We've all had that cringe-worthy moments, you're at work/school/interview and a member of the opposite sex puts their hand out... theres a few moments of awkwardness while you stumble over yourself trying to stutter out an explanation, all the while, the enthusiasm of the one who wanted to shake your hand turns to either embaressment or anger or insult. What could have been a beautiful start to a relationship is now forever stained and will always haunt you.

So.. what can we do?

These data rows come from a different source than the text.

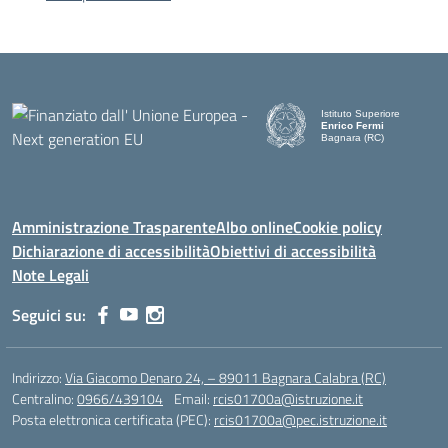
Istituto Superiore
Enrico Fermi
Bagnara (RC)
— Visita la pagina iniziale d
Amministrazione Trasparente
Albo online
Cookie policy
Dichiarazione di accessibilità
Obiettivi di accessibilità
Note Legali
Seguici su:
Indirizzo:
Via Giacomo Denaro 24, – 89011 Bagnara Calabra (RC)
Centralino:
0966/439104
Email:
rcis01700a@istruzione.it
Posta elettronica certificata (PEC):
rcis01700a@pec.istruzione.it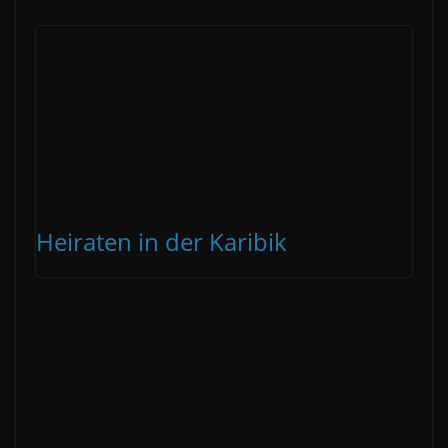
Heiraten in der Karibik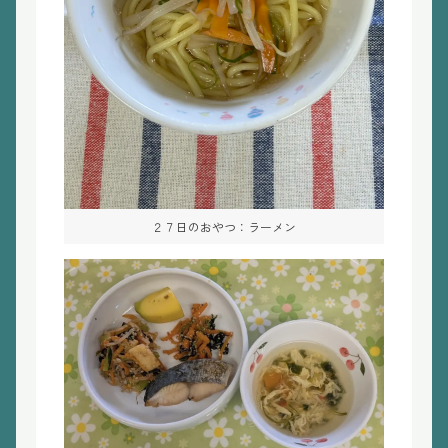
２７日のおやつ：ラーメン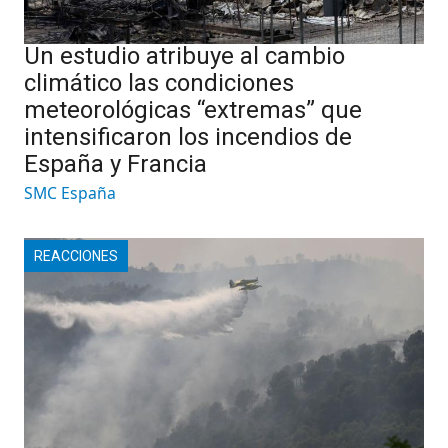
Un estudio atribuye al cambio
climático las condiciones
meteorológicas “extremas” que
intensificaron los incendios de
España y Francia
SMC España
REACCIONES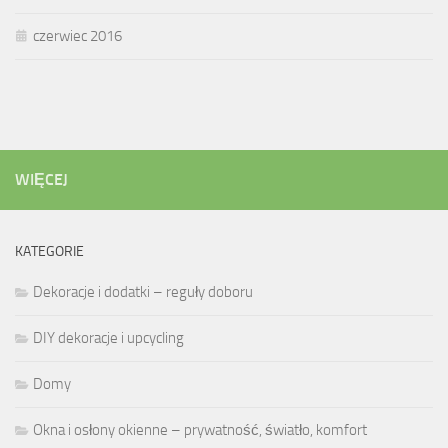
czerwiec 2016
WIĘCEJ
KATEGORIE
Dekoracje i dodatki – reguły doboru
DIY dekoracje i upcycling
Domy
Okna i osłony okienne – prywatność, światło, komfort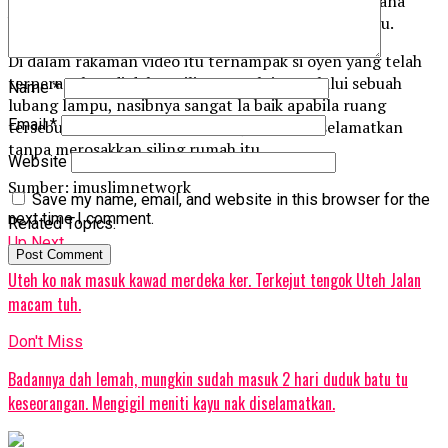
lain. Selain itu ramai juga yang bertanyakan bagaimana
boleh si oyen terper4ngkap di dalam siling rumah itu.
Di dalam rakaman video itu ternampak si oyen yang telah
terperangkap di dalam siling rumah itu melalui sebuah
Name
*
lubang lampu, nasibnya sangat la baik apabila ruang
Email
*
tersebut boleh muatkan badannya untuk diselamatkan
tanpa merosakkan siling rumah itu.
Website
Sumber: imuslimnetwork
Save my name, email, and website in this browser for the
next time I comment.
Related Topics:
Up Next
Uteh ko nak masuk kawad merdeka ker. Terkejut tengok Uteh Jalan
macam tuh.
Don't Miss
Badannya dah lemah, mungkin sudah masuk 2 hari duduk batu tu
keseorangan. Mengigil meniti kayu nak diselamatkan.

I thought we could start a thread on different ways to say no to a handshake.

Here are some of my methods: -
  • Keeping your hands out of sight/preoccupied - always carry something with you, especially at job interviews, it usually stops the interviewee from offering a handshake if you look busy.
  • Ignoring the hand - if you always maintain eye contact and pretend you didn't see the hand - its less embaressing for the person to retract and they usually will quite quickly.
  • Not always possible, but sometimes you can say something alone the lines of "sorry, my hands reserved for my wife". It can either come off sounding extremely romantic and sweet and will forever make the person think well of Muslims - or it can come off sounding creepy and weird and sort of perverted. Use with caution. (PS: If your a sister, I wouldn't try "sorry, my hands are reserved for my husband" - you'll come of sounding oppressed unfortunately).
More to come insha'allah...

(PS: Please post any funny incidents you've had related to this topic too!).